◆ **Directions for this task**:
In the forum thread below about pdcraid and the second controller chip, copy the passage word for word, starting at "Not really, 'cause" and ending at "the second chip?".

◆ **Document segment**:
THANX   :Exclamation: 

----------

## rommel

damn i remember a post that addressed this issue i think....it was something funky witht eh second chip on the controller card....its been a while though....try searching some more , if i get lucky and come across that thread i'll link it for ya

----------

## rommel

here ya go, hope it helps

----------

## GreyCrow

Not really, 'cause in the posting all guys seems to actually _use_ the drives on the second chip. In my situation pdcraid don't even list the drives on the second chip. But a dmesg shows all 6 hds are recognized and initialized at booting time!    :Question:   :Question:   :Question: 

Have I forgotten something? Do I have to run a modprobe or insmod pdcraid again with some additional parameters to make it use the second chip?

I also read the posting and did not combine drives to a mirror-raid-1 over two channels on different chips. It's all exactly as proposed in the posting but somehow pdcraid don't see the second channel.

◆ **Recorded data**:

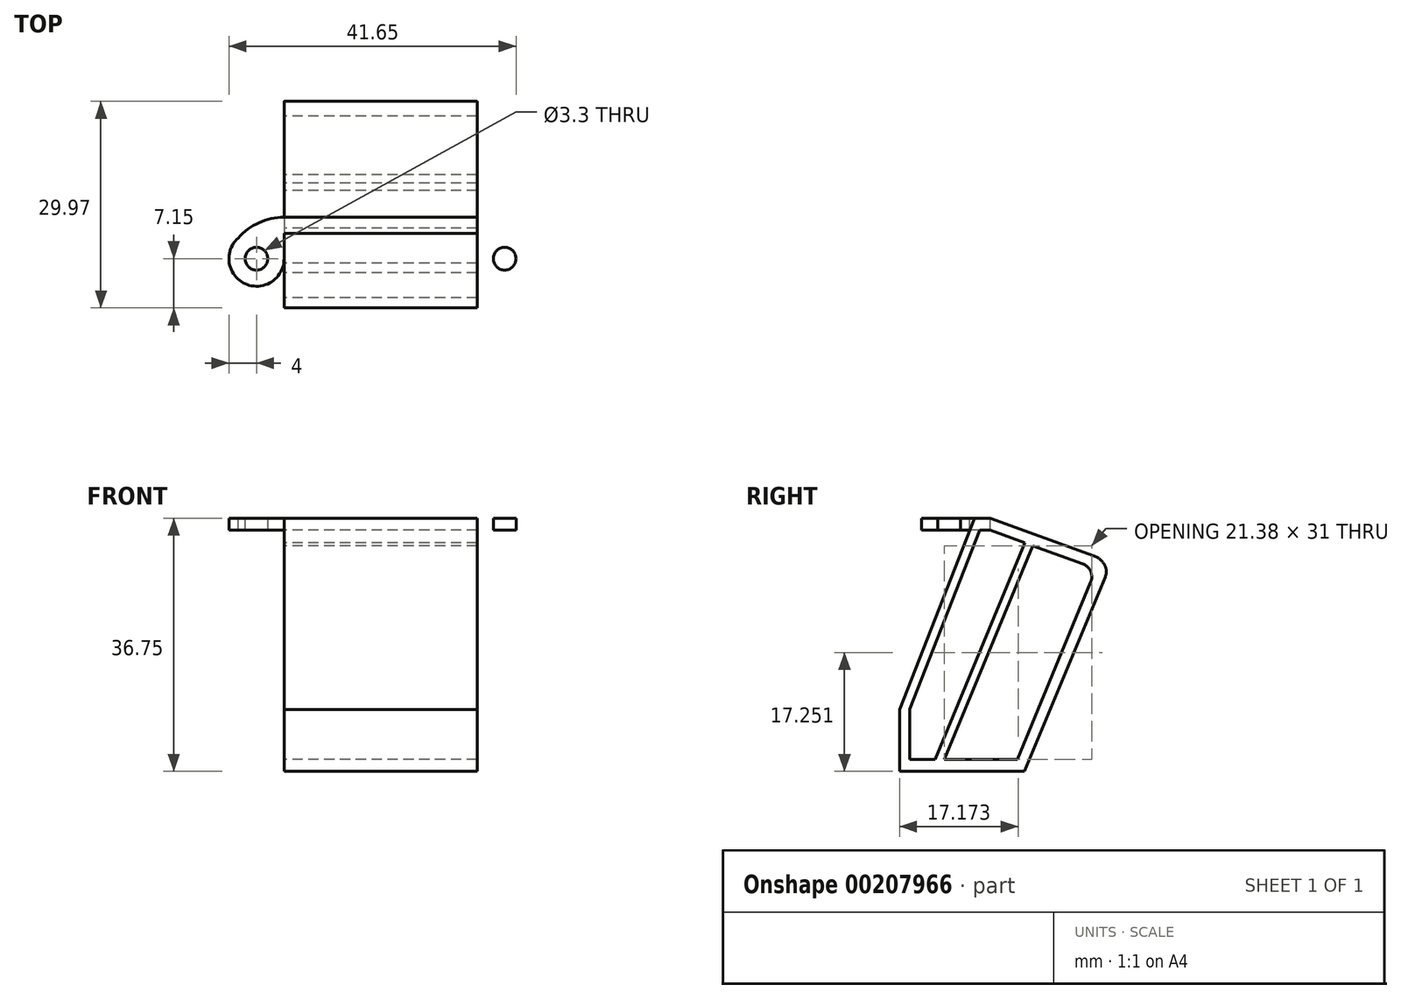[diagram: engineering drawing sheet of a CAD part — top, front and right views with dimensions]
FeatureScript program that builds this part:
annotation { "Feature Type Name" : "Feature", "Feature Type Description" : "" }
export const myFeature = defineFeature(function(context is Context, id is Id, definition is map)
    precondition{}
    {
        {
            var Q0;
            Q0=qCreatedBy(makeId("Right.planeOp"),FACE);
            var sketch = newSketch(context, id + "F0", { "sketchPlane" : qUnion([Q0])});
            skLineSegment(sketch, "E0", {"start": v(0, 0) * mm, "end": v(0, 35) * mm, "construction": true});
            skLineSegment(sketch, "E1", {"start": v(0, 35) * mm, "end": v(-3, 35) * mm});
            skLineSegment(sketch, "E2", {"start": v(-3, 35) * mm, "end": v(-3, 36.75) * mm});
            skLineSegment(sketch, "E3", {"start": v(-3, 36.75) * mm, "end": v(0, 36.75) * mm});
            skLineSegment(sketch, "E4.MirrorCS", {"start": v(3, 36.75) * mm, "end": v(0, 36.75) * mm});
            skLineSegment(sketch, "E5.MirrorCS", {"start": v(1.45, 35) * mm, "end": v(3, 35) * mm});
            skPoint(sketch, "E6.startSnap0", {"position": v(0, 17.5) * mm});
            skLineSegment(sketch, "E7", {"start": v(3, 35) * mm, "end": v(16.4, 30.12) * mm});
            skLineSegment(sketch, "E8", {"start": v(3, 36.75) * mm, "end": v(18.04, 31.28) * mm});
            skLineSegment(sketch, "E9", {"start": v(18.04, 29.53) * mm, "end": v(19.91, 28.84) * mm, "construction": true});
            skLineSegment(sketch, "E10", {"start": v(19.66, 28.24) * mm, "end": v(7.96, 0) * mm});
            skPoint(sketch, "E11.visualSharp", {"position": v(18.04, 29.53) * mm});
            skArc(sketch, "E11.filletArc", {"start": v(17.56, 27.48) * mm, "mid": v(17.55, 29.05) * mm, "end": v(16.4, 30.12) * mm});
            skPoint(sketch, "E12.visualSharp", {"position": v(19.91, 28.84) * mm});
            skArc(sketch, "E12.filletArc", {"start": v(19.66, 28.24) * mm, "mid": v(19.81, 29.12) * mm, "end": v(19.56, 29.98) * mm});
            skLineSegment(sketch, "E13", {"start": v(0, 35) * mm, "end": v(-10.15, 9) * mm});
            skLineSegment(sketch, "E14", {"start": v(-10.15, 0) * mm, "end": v(-10.15, 9) * mm});
            skLineSegment(sketch, "E15", {"start": v(1.45, 35) * mm, "end": v(-8.69, 9.03) * mm});
            skPoint(sketch, "E16.orphan", {"position": v(0, 35) * mm});
            skLineSegment(sketch, "E17", {"start": v(7.96, 0) * mm, "end": v(-10.15, 0) * mm});
            skArc(sketch, "E18", {"start": v(19.56, 29.98) * mm, "mid": v(18.91, 30.77) * mm, "end": v(18.04, 31.28) * mm});
            skLineSegment(sketch, "E19", {"start": v(2.7, 0) * mm, "end": v(2.7, 1.75) * mm, "construction": true});
            skLineSegment(sketch, "E20", {"start": v(17.56, 27.48) * mm, "end": v(6.9, 1.75) * mm});
            skLineSegment(sketch, "E21", {"start": v(6.9, 1.75) * mm, "end": v(-8.69, 1.75) * mm});
            skLineSegment(sketch, "E22", {"start": v(-8.69, 1.75) * mm, "end": v(-8.69, 9.03) * mm});
            skLineSegment(sketch, "E23", {"start": v(9.18, 32.75) * mm, "end": v(-3.67, 1.75) * mm});
            skLineSegment(sketch, "E24", {"start": v(8, 33.18) * mm, "end": v(-5.02, 1.75) * mm});
            skSolve(sketch);
        }
        {
            var Q0;
            Q0=makeQuery(id+"F0.imprint","IMPRINT",FACE,{"disambiguationData":[TD([[makeQuery(id+"F0.imprint","IMPRINT",EDGE,{"derivedFrom":sQuery(id+"F0.wireOp",EDGE,"E1")}),-1.0]])]});
            var Q1;
            {var subQ0=sQuery(id+"F0.wireOp",EDGE,"E23");Q1=makeQuery(id+"F0.imprint","IMPRINT",FACE,{"disambiguationData":[TD([[makeQuery(id+"F0.imprint","IMPRINT",EDGE,{"derivedFrom":subQ0}),-1.0]])]});}
            extrude(context, id + "F1", {"entities" : qUnion([Q0, Q1]), "depth" : 28 * mm});
        }
        {
            var Q0;
            Q0=makeQuery(id+"F1.opExtrude","SWEPT_FACE",FACE,{"disambiguationData":[OSD([sQuery(id+"F0.wireOp",EDGE,"E3"),sQuery(id+"F0.wireOp",EDGE,"E4.MirrorCS")])]});
            var sketch = newSketch(context, id + "F2", { "sketchPlane" : qUnion([Q0])});
            skLineSegment(sketch, "E25", {"start": v(14, -3) * mm, "end": v(14, 3) * mm, "construction": true});
            skLineSegment(sketch, "E26", {"start": v(14, 0) * mm, "end": v(-4, 0) * mm, "construction": true});
            skPoint(sketch, "E26.endSnap0", {"position": v(14, 0) * mm});
            skLineSegment(sketch, "E27.MirrorCS", {"start": v(14, 0) * mm, "end": v(32, 0) * mm, "construction": true});
            skCircle(sketch, "E28", {"center": v(-4, -3) * mm, "radius": 1.65 * mm});
            skCircle(sketch, "E29.MirrorC", {"center": v(32, -3) * mm, "radius": 1.65 * mm});
            skArc(sketch, "E30", {"start": v(0, 3) * mm, "mid": v(-3.65, 2.22) * mm, "end": v(-6.65, 0) * mm});
            skArc(sketch, "E31", {"start": v(-3.67, -6.99) * mm, "mid": v(-1.06, -5.71) * mm, "end": v(0, -3) * mm});
            skArc(sketch, "E32.trimOffspring", {"start": v(-6.65, 0) * mm, "mid": v(-7.68, -4.57) * mm, "end": v(-3.67, -6.99) * mm});
            skArc(sketch, "E33.MirrorCS", {"start": v(28, 3) * mm, "mid": v(31.65, 2.22) * mm, "end": v(34.65, 0) * mm});
            skArc(sketch, "E34.MirrorCS", {"start": v(34.65, 0) * mm, "mid": v(35.68, -4.57) * mm, "end": v(31.67, -6.99) * mm});
            skArc(sketch, "E35.MirrorCS", {"start": v(31.67, -6.99) * mm, "mid": v(29.06, -5.71) * mm, "end": v(28, -3) * mm});
            skSolve(sketch);
        }
        {
            var Q0;
            Q0=makeQuery(id+"F2.imprint","IMPRINT",FACE,{"disambiguationData":[TD([[makeQuery(id+"F2.imprint","IMPRINT",EDGE,{"derivedFrom":sQuery(id+"F2.wireOp",EDGE,"E28")}),-1.0]])]});
            var Q1;
            Q1=makeQuery(id+"F2.imprint","IMPRINT",FACE,{"disambiguationData":[TD([[makeQuery(id+"F2.imprint","IMPRINT",EDGE,{"derivedFrom":sQuery(id+"F2.wireOp",EDGE,"E29.MirrorC")}),1.0]])]});
            extrude(context, id + "F3", {"entities" : qUnion([Q0, Q1]), "operationType" : NewBodyOperationType.ADD, "oppositeDirection" : true, "depth" : 1.75 * mm});
        }
        {
            var Q0;
            Q0=makeQuery(id+"F1.opExtrude","SWEPT_FACE",FACE,{"disambiguationData":[OSD([sQuery(id+"F0.wireOp",EDGE,"E2")])]});
            var Q1;
            Q1=makeQuery(id+"F1.opExtrude","SWEPT_FACE",FACE,{"disambiguationData":[OSD([sQuery(id+"F0.wireOp",EDGE,"E13")])]});
            extrude(context, id + "F4", {"entities" : qUnion([Q0]), "operationType" : NewBodyOperationType.REMOVE, "endBound" : BoundingType.UP_TO_SURFACE, "oppositeDirection" : true, "endBoundEntityFace" : qUnion([Q1]), "depth" : 25 * mm});
        }
    });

◆ **Answer to the problem**:
Not really, 'cause in the posting all guys seems to actually _use_ the drives on the second chip. In my situation pdcraid don't even list the drives on the second chip. But a dmesg shows all 6 hds are recognized and initialized at booting time!    :Question:   :Question:   :Question: 

Have I forgotten something? Do I have to run a modprobe or insmod pdcraid again with some additional parameters to make it use the second chip?